*Data section*:
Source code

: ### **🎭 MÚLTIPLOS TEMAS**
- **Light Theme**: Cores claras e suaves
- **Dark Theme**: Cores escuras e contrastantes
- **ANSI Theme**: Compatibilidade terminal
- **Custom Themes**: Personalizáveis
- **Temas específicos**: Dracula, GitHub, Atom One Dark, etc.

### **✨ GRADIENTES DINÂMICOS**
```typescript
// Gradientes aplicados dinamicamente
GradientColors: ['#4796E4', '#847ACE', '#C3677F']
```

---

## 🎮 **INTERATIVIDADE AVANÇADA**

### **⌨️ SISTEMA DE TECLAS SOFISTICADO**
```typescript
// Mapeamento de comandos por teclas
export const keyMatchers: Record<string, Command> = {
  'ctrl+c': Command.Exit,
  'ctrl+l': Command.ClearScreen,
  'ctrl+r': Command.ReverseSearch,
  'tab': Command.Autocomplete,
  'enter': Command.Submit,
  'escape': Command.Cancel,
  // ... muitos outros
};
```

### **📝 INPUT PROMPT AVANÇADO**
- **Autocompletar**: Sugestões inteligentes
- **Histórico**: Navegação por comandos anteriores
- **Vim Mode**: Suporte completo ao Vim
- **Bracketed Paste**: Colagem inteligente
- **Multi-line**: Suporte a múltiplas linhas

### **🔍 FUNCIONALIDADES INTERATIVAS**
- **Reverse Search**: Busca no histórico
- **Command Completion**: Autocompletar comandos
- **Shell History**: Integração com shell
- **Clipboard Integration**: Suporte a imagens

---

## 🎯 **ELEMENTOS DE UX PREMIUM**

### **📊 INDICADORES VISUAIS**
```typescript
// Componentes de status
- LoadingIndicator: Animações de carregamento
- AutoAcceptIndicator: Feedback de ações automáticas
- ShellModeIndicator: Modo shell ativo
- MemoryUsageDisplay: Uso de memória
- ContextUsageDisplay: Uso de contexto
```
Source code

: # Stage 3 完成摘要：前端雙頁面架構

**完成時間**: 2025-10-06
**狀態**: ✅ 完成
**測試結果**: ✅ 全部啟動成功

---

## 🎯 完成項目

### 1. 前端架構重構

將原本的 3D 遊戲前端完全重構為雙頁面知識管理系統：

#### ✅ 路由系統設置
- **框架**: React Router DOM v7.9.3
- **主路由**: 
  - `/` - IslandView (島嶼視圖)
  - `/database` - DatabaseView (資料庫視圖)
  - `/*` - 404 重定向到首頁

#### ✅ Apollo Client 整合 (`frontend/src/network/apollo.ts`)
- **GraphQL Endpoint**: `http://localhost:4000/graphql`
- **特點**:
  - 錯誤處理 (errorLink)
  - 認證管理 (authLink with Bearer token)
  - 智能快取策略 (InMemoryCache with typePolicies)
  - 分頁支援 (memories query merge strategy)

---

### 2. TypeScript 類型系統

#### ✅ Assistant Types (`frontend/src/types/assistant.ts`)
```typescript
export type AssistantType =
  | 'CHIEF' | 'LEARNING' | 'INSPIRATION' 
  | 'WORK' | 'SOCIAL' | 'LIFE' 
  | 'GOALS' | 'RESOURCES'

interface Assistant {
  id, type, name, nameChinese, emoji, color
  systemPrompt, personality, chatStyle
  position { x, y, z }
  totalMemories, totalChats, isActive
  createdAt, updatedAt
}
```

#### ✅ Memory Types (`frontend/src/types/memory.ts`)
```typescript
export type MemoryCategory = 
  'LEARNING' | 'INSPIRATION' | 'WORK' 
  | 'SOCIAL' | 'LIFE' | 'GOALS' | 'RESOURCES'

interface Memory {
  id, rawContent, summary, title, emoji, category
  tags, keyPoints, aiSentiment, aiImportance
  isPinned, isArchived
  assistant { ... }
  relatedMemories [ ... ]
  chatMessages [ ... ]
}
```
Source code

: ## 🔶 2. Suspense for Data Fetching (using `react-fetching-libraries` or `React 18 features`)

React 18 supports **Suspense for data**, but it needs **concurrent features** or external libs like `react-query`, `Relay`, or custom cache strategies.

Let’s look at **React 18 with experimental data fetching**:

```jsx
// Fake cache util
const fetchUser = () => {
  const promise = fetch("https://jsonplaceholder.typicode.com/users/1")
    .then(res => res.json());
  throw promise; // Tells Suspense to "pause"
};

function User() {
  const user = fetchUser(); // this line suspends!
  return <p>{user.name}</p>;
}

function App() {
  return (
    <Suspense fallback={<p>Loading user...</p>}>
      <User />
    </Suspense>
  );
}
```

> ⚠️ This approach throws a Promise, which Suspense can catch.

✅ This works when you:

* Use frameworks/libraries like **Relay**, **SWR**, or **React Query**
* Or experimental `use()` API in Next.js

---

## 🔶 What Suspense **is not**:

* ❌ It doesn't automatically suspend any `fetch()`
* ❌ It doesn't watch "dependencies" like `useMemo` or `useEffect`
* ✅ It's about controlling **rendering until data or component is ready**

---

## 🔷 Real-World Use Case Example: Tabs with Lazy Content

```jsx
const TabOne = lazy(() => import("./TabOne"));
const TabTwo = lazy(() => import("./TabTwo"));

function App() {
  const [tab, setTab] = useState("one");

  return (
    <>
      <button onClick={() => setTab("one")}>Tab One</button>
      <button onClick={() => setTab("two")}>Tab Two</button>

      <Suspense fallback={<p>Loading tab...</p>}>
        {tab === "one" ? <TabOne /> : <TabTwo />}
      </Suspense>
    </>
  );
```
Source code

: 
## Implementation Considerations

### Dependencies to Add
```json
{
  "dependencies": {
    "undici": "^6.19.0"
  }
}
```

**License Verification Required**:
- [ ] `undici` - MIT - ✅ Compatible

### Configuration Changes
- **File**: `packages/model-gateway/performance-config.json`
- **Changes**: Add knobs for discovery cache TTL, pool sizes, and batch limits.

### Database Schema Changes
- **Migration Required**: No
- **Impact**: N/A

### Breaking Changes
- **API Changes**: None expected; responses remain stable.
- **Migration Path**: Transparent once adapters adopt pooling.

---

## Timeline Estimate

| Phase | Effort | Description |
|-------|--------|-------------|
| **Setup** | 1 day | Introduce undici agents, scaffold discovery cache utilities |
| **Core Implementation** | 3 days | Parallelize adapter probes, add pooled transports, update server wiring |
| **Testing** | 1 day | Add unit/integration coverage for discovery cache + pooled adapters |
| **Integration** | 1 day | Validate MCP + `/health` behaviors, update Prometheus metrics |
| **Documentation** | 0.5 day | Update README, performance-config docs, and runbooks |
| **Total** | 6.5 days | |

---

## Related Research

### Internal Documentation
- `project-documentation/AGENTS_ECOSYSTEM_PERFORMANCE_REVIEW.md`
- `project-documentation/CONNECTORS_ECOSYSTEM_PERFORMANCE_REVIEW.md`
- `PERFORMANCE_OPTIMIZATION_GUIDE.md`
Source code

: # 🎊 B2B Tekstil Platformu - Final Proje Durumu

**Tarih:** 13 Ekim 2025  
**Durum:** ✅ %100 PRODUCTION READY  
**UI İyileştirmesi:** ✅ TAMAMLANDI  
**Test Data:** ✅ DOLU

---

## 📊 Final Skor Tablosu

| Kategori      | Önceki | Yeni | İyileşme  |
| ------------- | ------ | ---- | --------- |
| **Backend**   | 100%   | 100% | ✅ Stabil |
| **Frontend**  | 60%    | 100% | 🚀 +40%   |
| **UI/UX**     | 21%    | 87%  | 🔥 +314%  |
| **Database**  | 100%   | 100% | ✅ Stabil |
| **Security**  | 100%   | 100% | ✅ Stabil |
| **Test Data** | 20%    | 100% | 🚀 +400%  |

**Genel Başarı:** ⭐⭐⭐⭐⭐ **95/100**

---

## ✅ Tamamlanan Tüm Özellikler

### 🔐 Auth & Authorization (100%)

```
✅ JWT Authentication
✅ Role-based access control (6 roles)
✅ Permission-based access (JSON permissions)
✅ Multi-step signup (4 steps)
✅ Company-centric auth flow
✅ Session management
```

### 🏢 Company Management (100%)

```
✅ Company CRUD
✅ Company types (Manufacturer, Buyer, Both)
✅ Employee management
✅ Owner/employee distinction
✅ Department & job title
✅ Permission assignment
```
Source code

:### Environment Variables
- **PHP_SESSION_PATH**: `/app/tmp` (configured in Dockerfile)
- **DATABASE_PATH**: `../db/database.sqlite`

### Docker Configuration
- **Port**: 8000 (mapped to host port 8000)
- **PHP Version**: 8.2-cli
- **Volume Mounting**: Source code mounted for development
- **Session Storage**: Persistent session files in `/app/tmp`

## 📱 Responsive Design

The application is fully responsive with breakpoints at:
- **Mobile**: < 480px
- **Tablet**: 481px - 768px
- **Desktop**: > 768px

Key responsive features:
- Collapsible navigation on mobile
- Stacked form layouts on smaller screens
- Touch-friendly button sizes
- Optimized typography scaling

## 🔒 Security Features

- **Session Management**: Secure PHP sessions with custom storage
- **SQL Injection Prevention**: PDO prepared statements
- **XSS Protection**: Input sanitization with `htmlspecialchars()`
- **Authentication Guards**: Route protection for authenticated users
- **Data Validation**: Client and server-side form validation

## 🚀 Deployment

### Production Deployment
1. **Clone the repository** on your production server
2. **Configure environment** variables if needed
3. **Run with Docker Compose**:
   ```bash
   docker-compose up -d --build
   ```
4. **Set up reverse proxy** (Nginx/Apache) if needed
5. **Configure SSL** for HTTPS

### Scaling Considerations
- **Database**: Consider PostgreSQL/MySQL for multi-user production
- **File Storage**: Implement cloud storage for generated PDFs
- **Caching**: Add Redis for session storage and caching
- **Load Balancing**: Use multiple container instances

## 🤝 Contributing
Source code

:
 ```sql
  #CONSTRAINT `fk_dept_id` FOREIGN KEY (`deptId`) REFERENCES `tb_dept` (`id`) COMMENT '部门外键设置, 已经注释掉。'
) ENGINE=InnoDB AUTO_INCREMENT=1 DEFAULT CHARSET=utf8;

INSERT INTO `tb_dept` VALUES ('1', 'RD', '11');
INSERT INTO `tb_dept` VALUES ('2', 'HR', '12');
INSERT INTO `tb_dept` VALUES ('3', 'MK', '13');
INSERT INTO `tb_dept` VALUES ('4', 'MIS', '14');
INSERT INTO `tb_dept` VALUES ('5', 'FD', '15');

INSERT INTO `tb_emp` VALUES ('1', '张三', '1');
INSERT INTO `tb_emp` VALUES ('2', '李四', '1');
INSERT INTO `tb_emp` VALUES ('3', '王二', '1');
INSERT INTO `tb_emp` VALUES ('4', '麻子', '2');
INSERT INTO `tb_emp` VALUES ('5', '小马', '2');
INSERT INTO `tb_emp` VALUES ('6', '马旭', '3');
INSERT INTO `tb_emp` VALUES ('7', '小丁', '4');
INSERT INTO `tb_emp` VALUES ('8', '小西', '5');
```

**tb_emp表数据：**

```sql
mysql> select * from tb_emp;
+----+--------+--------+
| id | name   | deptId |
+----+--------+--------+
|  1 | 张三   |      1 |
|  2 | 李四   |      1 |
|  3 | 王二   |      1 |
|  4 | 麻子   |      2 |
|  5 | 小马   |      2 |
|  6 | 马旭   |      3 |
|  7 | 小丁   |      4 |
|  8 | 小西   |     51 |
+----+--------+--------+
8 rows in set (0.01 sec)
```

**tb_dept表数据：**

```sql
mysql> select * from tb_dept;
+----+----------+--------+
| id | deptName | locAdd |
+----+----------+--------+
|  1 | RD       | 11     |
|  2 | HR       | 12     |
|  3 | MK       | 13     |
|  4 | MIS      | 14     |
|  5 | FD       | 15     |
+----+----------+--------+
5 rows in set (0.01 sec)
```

*Task directions*: Your answer must be the data above, copied exactly from its first line through the line containing "- **Autocompletar**: Sugestões inteligentes", and nothing more.

*Task result*:
Source code

: ### **🎭 MÚLTIPLOS TEMAS**
- **Light Theme**: Cores claras e suaves
- **Dark Theme**: Cores escuras e contrastantes
- **ANSI Theme**: Compatibilidade terminal
- **Custom Themes**: Personalizáveis
- **Temas específicos**: Dracula, GitHub, Atom One Dark, etc.

### **✨ GRADIENTES DINÂMICOS**
```typescript
// Gradientes aplicados dinamicamente
GradientColors: ['#4796E4', '#847ACE', '#C3677F']
```

---

## 🎮 **INTERATIVIDADE AVANÇADA**

### **⌨️ SISTEMA DE TECLAS SOFISTICADO**
```typescript
// Mapeamento de comandos por teclas
export const keyMatchers: Record<string, Command> = {
  'ctrl+c': Command.Exit,
  'ctrl+l': Command.ClearScreen,
  'ctrl+r': Command.ReverseSearch,
  'tab': Command.Autocomplete,
  'enter': Command.Submit,
  'escape': Command.Cancel,
  // ... muitos outros
};
```

### **📝 INPUT PROMPT AVANÇADO**
- **Autocompletar**: Sugestões inteligentes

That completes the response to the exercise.